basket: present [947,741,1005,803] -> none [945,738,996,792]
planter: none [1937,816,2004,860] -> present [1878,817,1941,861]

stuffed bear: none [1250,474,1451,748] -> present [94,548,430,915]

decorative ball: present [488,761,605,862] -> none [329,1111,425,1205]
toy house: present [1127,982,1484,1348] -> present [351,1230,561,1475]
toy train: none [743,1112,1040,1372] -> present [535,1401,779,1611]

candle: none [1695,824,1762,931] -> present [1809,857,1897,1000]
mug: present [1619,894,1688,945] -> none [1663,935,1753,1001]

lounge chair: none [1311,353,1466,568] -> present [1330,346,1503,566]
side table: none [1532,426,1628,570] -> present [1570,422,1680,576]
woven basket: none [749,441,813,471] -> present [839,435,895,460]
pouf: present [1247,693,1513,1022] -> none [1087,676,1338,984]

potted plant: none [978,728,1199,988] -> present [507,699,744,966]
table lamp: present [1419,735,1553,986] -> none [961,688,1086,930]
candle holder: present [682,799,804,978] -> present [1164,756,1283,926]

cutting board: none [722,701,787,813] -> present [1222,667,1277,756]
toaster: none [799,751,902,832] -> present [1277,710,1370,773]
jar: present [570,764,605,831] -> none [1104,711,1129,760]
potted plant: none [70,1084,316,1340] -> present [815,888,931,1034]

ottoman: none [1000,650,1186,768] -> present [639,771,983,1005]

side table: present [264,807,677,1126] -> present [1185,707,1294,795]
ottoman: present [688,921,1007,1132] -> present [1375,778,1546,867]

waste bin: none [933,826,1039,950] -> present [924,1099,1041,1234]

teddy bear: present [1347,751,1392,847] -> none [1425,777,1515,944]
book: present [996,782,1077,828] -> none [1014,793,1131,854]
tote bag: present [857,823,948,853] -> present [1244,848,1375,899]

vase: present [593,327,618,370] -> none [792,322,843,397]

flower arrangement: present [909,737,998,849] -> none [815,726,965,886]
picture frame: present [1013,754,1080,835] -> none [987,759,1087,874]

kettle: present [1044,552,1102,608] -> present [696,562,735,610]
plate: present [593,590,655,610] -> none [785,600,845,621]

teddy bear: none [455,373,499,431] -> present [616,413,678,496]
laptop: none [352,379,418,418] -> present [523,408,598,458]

- [Task prompt] Each line that contains "teddy" is to be copied from the listing above.

- [Solution for this task]
teddy bear: present [1347,751,1392,847] -> none [1425,777,1515,944]
teddy bear: none [455,373,499,431] -> present [616,413,678,496]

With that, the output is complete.